# Work instructions
Find every line in the records below that contains "toiture", and copy it.

(Provided data begins)

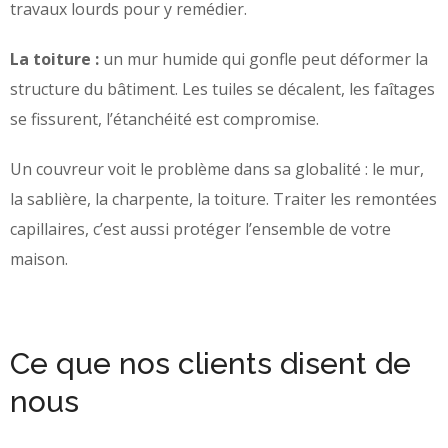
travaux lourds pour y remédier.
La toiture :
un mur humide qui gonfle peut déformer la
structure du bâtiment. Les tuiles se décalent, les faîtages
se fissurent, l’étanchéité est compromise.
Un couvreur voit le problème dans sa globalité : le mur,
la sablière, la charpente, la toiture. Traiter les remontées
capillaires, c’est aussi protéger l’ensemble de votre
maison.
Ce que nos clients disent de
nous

(Provided data ends)
(Provided data begins)

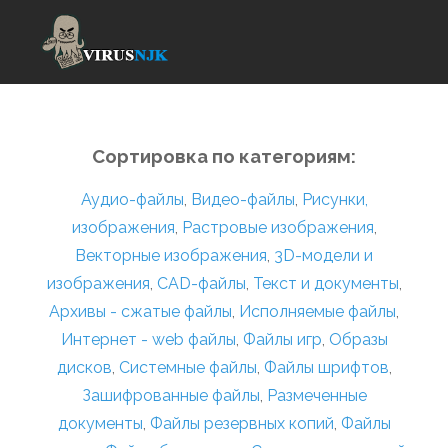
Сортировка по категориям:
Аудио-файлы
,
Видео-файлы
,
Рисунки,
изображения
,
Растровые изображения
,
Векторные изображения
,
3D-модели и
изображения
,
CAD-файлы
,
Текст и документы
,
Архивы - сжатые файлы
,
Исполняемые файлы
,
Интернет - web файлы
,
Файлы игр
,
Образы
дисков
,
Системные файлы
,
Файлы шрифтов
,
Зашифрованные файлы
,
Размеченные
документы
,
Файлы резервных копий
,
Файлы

(Provided data ends)

# Result for this exercise
La toiture :
la sablière, la charpente, la toiture. Traiter les remontées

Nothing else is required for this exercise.